On 11/04/2013 11:00 AM, Gaetan wrote:
hello

I'm new in the rust dev list, so sorry if the question has already been rised.

But what is the reason to have 2 libraries std/extra? why not gathering all in a single "std" library?

There are a few reasons for the split between std and extra.

In general, we think the correct strategy for organizing Rust code is to use many small crates; one of the main reasons for this is to avoid large compilation times, but there are arguable modularity benefits as well. Personally I'd like to avoid Java's situation where there is one very large monolithic standard library that we have to live with in its entirety forever. The 'vision' currently is to have a rich ecosystem of officially supported packages in addition to the monolithic standard library. Under this scheme libextra will not exist at all, and will instead be broken up into a bunch of individual packages in their own repositories. Packages can be developed and stabilized and deprecated by the larger community on their own schedules, and those that fall out of use can disappear gracefully.

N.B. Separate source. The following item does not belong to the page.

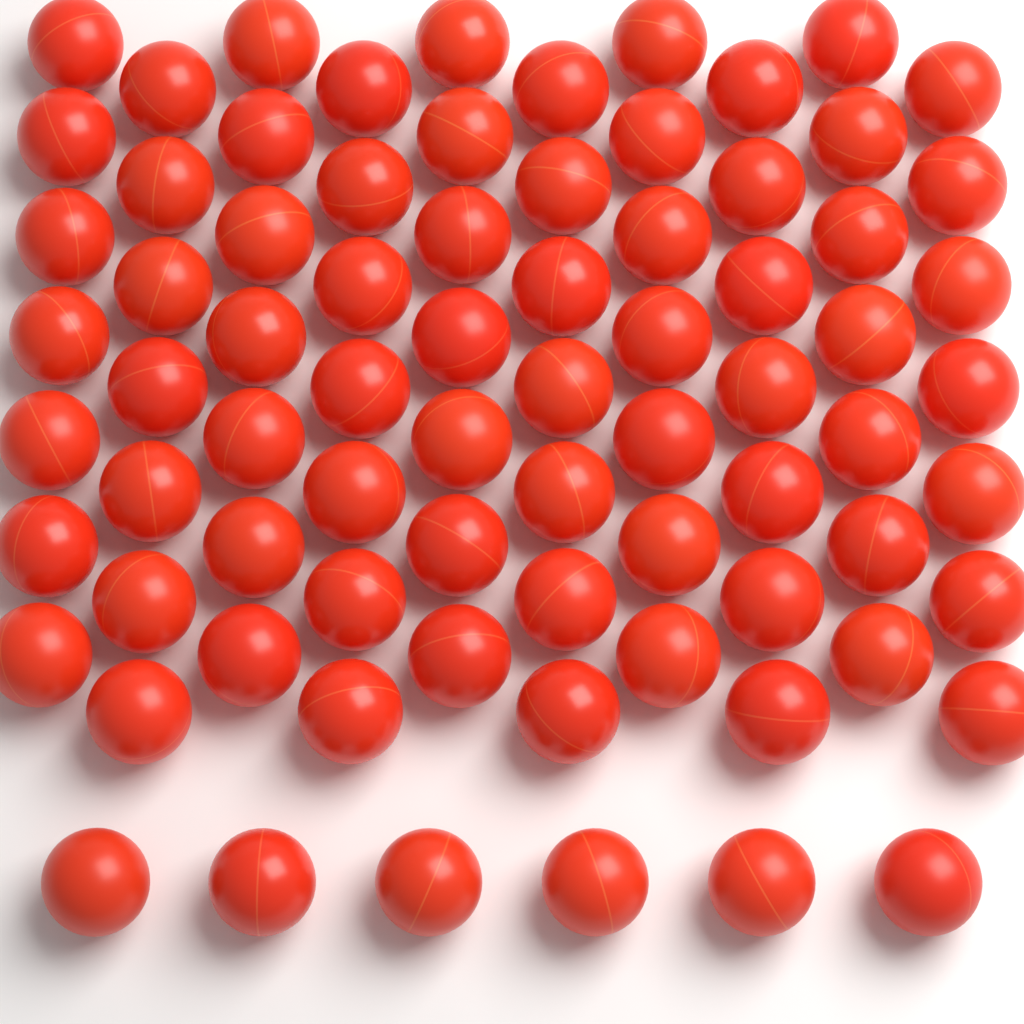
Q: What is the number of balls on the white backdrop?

The standard library though is monolithic because it has many complex interdependencies and wasn't developed with any intent to be more modular. In my opinion the definition of std is something like 'all the abstractions that depend on some interface to the compiler (this includes primitive types, the runtime, atomics), plus those that are so common that most moderate-sized software will need them (various data structures, algorithms and OS interfaces)'.

I don't actually recall the original motivation for the split, but this is my current thinking.